■ The data
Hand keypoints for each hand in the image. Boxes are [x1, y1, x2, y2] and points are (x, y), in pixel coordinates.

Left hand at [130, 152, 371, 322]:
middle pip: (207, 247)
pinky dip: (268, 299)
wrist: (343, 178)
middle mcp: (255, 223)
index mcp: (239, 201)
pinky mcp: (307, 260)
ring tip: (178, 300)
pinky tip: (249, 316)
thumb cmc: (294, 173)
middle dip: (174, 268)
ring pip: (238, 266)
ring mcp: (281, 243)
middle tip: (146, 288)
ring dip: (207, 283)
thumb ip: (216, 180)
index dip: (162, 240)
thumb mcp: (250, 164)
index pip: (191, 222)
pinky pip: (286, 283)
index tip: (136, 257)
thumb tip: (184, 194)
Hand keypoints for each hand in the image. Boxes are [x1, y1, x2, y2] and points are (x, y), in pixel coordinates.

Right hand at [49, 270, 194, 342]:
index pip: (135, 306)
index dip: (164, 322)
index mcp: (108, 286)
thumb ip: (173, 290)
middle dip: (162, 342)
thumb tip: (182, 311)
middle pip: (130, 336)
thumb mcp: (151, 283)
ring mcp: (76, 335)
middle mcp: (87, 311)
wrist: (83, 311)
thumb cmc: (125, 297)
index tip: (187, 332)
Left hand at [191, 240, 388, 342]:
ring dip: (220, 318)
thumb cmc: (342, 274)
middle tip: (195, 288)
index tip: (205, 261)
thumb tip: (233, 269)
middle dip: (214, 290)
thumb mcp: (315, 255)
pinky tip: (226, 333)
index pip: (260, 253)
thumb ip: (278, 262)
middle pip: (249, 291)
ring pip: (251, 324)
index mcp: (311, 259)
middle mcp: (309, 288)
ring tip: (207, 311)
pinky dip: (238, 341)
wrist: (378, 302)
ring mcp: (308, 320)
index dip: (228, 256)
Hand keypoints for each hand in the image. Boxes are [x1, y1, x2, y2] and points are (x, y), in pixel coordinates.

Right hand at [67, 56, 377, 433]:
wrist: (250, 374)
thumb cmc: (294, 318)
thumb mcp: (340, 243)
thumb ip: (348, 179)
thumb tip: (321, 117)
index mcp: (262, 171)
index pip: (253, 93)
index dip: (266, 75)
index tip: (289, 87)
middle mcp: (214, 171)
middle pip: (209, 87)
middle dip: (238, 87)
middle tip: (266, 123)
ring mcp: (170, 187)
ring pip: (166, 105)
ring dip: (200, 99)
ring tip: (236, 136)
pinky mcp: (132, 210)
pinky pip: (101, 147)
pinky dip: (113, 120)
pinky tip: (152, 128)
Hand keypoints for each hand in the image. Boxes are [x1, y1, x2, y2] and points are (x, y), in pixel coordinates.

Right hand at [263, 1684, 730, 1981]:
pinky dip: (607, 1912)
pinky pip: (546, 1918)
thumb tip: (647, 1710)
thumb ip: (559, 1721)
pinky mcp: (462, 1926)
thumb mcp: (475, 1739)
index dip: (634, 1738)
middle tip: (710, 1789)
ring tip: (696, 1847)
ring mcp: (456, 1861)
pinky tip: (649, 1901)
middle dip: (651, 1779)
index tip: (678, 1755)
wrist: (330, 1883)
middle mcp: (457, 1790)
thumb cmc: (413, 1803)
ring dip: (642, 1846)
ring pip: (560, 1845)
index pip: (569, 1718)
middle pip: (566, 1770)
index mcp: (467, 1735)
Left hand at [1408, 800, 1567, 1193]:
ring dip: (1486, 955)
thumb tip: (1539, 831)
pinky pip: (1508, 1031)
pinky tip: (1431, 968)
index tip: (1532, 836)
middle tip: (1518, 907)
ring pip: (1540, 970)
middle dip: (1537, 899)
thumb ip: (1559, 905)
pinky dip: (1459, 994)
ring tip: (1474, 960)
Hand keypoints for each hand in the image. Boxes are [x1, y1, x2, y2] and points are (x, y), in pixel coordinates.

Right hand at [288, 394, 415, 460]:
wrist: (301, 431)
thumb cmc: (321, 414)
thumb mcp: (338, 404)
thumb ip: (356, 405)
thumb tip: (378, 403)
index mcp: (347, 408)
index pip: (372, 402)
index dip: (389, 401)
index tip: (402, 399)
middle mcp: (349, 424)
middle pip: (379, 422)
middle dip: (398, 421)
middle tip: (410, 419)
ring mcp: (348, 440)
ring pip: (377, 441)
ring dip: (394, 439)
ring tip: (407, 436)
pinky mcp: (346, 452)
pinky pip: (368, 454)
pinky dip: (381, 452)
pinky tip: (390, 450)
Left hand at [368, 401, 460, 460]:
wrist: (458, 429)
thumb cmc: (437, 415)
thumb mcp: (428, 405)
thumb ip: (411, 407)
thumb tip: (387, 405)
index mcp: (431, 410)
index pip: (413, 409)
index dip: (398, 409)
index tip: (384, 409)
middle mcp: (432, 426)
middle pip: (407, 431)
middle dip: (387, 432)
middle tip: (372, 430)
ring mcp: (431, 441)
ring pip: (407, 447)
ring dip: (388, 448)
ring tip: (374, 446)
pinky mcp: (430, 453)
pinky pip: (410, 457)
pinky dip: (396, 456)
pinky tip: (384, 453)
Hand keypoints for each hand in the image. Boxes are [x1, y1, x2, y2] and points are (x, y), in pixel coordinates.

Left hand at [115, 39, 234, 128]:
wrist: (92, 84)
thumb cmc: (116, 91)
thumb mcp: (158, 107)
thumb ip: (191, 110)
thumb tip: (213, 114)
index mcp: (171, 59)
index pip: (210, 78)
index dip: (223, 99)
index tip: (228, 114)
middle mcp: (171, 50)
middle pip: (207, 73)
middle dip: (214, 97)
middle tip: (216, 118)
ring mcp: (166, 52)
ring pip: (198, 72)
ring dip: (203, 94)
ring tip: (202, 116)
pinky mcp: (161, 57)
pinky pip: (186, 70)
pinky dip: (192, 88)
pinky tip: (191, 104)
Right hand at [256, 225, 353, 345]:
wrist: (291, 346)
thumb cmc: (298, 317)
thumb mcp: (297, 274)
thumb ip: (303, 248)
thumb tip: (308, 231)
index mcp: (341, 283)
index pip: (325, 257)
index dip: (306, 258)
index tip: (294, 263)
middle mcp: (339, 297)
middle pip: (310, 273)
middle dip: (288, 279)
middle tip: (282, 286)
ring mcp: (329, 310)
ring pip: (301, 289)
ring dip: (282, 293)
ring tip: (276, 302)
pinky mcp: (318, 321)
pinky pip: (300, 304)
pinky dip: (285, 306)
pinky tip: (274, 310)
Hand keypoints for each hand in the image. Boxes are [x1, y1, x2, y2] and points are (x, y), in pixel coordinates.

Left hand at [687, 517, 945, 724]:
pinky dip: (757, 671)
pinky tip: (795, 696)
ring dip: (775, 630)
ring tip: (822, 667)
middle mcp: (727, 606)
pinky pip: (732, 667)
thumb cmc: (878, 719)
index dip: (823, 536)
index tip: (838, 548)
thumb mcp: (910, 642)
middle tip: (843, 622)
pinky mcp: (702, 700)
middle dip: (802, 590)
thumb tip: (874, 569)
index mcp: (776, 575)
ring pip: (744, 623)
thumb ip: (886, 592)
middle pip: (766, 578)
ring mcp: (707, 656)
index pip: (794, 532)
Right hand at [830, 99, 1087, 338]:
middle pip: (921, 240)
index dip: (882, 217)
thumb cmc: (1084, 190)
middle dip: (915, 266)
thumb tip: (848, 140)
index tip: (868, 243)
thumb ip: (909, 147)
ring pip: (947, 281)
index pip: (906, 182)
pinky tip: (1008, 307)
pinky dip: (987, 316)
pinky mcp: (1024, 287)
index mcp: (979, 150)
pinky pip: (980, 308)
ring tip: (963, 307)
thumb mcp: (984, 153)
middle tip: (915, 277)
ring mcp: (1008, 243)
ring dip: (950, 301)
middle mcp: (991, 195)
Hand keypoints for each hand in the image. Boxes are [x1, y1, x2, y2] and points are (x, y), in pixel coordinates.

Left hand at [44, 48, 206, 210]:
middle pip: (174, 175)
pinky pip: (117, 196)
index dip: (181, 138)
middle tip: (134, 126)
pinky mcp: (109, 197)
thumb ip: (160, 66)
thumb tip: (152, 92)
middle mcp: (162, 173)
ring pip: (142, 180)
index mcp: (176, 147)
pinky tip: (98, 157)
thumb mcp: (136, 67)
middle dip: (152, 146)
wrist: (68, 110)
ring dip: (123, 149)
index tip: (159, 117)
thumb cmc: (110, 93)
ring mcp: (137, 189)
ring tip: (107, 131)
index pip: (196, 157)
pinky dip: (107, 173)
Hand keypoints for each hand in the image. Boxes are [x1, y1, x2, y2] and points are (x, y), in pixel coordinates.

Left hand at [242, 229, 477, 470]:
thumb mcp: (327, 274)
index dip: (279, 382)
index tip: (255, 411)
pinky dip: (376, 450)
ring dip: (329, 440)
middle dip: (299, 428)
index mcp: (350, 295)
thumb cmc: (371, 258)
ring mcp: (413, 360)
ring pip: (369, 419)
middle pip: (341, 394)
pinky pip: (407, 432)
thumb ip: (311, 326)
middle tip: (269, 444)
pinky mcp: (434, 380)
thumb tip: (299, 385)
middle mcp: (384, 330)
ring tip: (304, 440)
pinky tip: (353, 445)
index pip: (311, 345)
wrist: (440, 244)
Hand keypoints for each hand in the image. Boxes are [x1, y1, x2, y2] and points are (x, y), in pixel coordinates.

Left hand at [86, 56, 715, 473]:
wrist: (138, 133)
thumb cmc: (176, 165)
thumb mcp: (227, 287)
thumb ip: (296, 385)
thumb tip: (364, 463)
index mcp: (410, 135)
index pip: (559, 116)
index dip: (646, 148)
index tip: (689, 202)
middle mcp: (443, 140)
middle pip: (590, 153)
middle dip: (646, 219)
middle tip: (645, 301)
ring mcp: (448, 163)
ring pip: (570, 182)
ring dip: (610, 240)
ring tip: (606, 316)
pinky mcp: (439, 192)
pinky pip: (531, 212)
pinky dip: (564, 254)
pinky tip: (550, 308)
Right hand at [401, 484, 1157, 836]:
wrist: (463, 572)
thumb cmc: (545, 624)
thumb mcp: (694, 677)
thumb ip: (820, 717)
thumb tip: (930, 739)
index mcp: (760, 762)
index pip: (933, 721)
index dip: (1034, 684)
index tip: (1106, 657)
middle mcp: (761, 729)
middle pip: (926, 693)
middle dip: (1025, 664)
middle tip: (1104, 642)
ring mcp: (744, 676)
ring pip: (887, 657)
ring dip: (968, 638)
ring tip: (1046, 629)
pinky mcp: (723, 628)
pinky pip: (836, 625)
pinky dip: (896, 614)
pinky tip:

■ Task directions
Reproduce only the lines from the top of the material through the one bearing "index pip: (260, 253)", each exactly as it stands.

■ Result of the task
Hand keypoints for each hand in the image. Boxes are [x1, y1, x2, y2] and points are (x, y), in pixel coordinates.

Left hand at [130, 152, 371, 322]:
middle pip: (207, 247)
pinky dip: (268, 299)
wrist: (343, 178)
middle mcp: (255, 223)
index mcp: (239, 201)
pinky mcp: (307, 260)
ring tip: (178, 300)
pinky tip: (249, 316)
thumb cmc: (294, 173)
middle dip: (174, 268)
ring pip: (238, 266)
ring mcp: (281, 243)
middle tip: (146, 288)
ring dip: (207, 283)
thumb ip: (216, 180)
index dip: (162, 240)
thumb mcp: (250, 164)
index pip: (191, 222)
pinky pip: (286, 283)
index tip: (136, 257)
thumb tip: (184, 194)
Hand keypoints for each hand in the image. Boxes are [x1, y1, x2, y2] and points are (x, y), in pixel coordinates.

Right hand at [49, 270, 194, 342]:
index pip: (135, 306)
index dip: (164, 322)
index mcp: (108, 286)
thumb ip: (173, 290)
middle dip: (162, 342)
thumb tip: (182, 311)
middle pip: (130, 336)
thumb mcp: (151, 283)
ring mcp: (76, 335)
middle mcp: (87, 311)
wrist: (83, 311)
thumb cmc: (125, 297)
index tip: (187, 332)
Left hand at [191, 240, 388, 342]:
ring dip: (220, 318)
thumb cmc: (342, 274)
middle tip: (195, 288)
index tip: (205, 261)
thumb tip: (233, 269)
middle dip: (214, 290)
thumb mcp: (315, 255)
pinky tip: (226, 333)
index pip: (260, 253)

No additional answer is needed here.